Johnson, 48, has worked with Silva, 72, continuously since 2009. Johnson earned experience with Silva even before that, having first been hired out of college at Iowa State by the firm of Cornish, Silva & Mungeam in 2001. Johnson left four years later to work for another firm for several years. Silva said in a media release he was thrilled to now partner with his longtime associate.
“More than 40 years ago, Geoffrey Cornish – who got his start as an agronomist working for Stanley Thompson in the 1930s – extended to me the same sort of partnership opportunity,” Silva said. “I’ve worked alongside Brian Johnson for 25 years now. He’s as good a strategist as there is working today, but I might not have recommended this move 10 or 15 years ago. There wasn’t enough work out there. Today there is. This move means Brian, who brings so much to the table, can really spread his wings – and we can accept commissions that previously did not make sense, not for a lone ranger with grandkids. I’m excited to pass the torch while there’s still time to work together in earnest.”
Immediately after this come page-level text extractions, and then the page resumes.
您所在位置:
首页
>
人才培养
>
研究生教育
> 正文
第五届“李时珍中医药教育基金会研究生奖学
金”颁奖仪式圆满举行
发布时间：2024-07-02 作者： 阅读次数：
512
In December the new partnership began a restoration of San Antonio Country Club, which originally was laid out 112 years ago by Alex Findlay then revamped in the 1930s by A.W. Tillinghast – Silva also worked on the course in 2005. Silva and Johnson also are renovating the 27-hole Old Westbury Golf & Country Club, a Will Mitchell design on Long Island in New York. In the spring of 2026, they will tackle a transformation of Boca Raton Golf & Country Club, a Donald Ross/William Flynn design in Florida.
“Brian has been a such a generous mentor to me through the years,” Johnson said. “He and his partners gave me my first job in the design business, but the last 15 years have been different. It’s been a privilege and education to see how he has planned and executed the renovation work at places like Seth Raynor’s Country Club of Charleston, the Ross courses at Interlachen and Brookside in Canton, Ohio, and original designs like The Renaissance Club and Great Horse in Massachusetts. To be out front a bit more as a lead designer and partner is pretty much a dream come true.”
In 2009, after economic conditions threw a wet blanket on new course development, Johnson helped build the nine-hole Sand Hill Farm in Waller, Texas. He then formed a management company to operate that course, which will grow to 12 holes this year. Johnson’s company will continue to operate that facility.